** Begin The records **
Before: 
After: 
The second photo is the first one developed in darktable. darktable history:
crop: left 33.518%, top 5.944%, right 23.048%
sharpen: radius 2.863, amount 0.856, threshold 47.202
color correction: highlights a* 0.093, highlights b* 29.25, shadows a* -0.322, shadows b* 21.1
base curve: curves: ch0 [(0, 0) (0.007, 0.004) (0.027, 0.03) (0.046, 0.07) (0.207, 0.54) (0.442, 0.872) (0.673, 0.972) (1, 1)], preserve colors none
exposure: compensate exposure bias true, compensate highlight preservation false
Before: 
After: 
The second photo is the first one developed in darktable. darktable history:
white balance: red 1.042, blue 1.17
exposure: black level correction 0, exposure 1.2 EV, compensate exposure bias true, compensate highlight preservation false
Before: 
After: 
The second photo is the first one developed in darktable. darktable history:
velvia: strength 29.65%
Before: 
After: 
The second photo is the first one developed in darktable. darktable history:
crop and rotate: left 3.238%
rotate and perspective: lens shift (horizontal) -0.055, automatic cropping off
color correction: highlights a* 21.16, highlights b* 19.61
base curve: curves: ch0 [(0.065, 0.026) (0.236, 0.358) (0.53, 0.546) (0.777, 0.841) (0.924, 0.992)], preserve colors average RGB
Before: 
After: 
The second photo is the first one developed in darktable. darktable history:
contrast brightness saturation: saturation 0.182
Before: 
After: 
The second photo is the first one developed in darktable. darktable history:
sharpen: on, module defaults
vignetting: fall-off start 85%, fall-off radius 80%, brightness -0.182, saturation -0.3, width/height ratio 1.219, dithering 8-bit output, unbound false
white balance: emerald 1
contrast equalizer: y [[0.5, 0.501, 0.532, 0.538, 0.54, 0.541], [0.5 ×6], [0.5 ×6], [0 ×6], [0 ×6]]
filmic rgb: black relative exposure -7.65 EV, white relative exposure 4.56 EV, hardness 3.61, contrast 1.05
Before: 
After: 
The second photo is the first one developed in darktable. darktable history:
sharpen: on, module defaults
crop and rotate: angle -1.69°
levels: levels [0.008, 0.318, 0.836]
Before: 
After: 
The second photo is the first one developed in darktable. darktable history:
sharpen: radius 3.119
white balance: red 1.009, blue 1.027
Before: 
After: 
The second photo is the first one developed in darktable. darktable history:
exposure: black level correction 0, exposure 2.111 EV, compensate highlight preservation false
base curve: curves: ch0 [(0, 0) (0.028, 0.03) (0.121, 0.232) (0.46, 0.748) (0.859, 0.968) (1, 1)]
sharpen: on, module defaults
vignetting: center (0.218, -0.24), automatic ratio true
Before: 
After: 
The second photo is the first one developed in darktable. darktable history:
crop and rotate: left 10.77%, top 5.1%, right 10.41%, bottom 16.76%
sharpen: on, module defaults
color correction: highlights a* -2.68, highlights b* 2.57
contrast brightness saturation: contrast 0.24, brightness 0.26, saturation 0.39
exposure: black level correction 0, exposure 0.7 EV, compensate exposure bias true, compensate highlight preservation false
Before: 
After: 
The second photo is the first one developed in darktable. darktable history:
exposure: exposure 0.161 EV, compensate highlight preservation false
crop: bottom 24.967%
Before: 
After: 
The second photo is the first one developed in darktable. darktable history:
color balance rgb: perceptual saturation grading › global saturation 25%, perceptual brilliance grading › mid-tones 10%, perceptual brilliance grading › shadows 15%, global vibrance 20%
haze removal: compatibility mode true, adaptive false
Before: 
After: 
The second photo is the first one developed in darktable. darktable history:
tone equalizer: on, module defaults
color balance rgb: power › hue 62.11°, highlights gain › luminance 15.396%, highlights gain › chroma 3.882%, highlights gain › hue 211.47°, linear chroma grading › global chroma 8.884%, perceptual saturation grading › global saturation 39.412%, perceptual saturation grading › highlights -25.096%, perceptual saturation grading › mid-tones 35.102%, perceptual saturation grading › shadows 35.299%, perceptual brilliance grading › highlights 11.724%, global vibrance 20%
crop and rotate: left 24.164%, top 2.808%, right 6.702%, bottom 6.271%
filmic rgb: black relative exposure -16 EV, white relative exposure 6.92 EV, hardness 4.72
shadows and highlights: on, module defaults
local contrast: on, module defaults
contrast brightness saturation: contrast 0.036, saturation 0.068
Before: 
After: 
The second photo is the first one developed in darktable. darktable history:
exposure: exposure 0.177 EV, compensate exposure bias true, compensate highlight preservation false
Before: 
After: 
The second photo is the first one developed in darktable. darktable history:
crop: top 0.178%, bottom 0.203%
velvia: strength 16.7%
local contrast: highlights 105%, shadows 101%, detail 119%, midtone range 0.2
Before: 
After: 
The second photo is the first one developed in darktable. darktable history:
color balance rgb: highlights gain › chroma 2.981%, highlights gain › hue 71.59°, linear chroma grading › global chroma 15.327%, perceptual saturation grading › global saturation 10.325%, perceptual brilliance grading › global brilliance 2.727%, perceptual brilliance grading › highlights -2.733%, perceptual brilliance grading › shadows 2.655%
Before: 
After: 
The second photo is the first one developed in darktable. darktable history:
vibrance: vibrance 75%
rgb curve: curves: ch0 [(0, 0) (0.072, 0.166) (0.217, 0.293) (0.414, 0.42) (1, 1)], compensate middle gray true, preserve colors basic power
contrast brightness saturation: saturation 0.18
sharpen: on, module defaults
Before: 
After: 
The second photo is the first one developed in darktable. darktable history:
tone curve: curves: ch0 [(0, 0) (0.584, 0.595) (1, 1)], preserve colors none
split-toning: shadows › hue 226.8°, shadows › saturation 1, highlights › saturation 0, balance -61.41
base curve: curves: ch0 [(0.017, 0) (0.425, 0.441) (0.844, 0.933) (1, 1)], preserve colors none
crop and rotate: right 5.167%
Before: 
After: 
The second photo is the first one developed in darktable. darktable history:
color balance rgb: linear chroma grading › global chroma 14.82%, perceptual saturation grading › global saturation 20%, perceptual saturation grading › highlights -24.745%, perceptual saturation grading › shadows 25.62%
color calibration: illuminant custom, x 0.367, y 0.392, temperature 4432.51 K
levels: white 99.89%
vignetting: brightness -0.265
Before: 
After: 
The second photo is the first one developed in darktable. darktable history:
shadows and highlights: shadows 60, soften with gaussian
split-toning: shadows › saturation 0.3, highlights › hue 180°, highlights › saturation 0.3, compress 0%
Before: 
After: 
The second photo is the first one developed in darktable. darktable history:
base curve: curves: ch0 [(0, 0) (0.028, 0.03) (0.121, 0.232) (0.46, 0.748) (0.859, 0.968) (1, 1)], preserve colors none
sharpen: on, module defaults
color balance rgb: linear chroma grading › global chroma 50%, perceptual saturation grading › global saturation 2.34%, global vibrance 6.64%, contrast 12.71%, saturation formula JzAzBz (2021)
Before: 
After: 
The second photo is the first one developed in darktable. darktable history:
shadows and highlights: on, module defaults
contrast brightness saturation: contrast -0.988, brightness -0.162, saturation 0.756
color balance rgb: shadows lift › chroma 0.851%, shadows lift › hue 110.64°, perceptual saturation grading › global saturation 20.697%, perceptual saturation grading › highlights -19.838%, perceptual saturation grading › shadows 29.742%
** End The records **
— What needs to be done —
Repeat the records from the start through the line holding "velvia: strength 29.65%", both ends included, switching "developed" to "processed" and leaving everything else unchanged.

— Result of this task —
Before: 
After: 
The second photo is the first one processed in darktable. darktable history:
crop: left 33.518%, top 5.944%, right 23.048%
sharpen: radius 2.863, amount 0.856, threshold 47.202
color correction: highlights a* 0.093, highlights b* 29.25, shadows a* -0.322, shadows b* 21.1
base curve: curves: ch0 [(0, 0) (0.007, 0.004) (0.027, 0.03) (0.046, 0.07) (0.207, 0.54) (0.442, 0.872) (0.673, 0.972) (1, 1)], preserve colors none
exposure: compensate exposure bias true, compensate highlight preservation false
Before: 
After: 
The second photo is the first one processed in darktable. darktable history:
white balance: red 1.042, blue 1.17
exposure: black level correction 0, exposure 1.2 EV, compensate exposure bias true, compensate highlight preservation false
Before: 
After: 
The second photo is the first one processed in darktable. darktable history:
velvia: strength 29.65%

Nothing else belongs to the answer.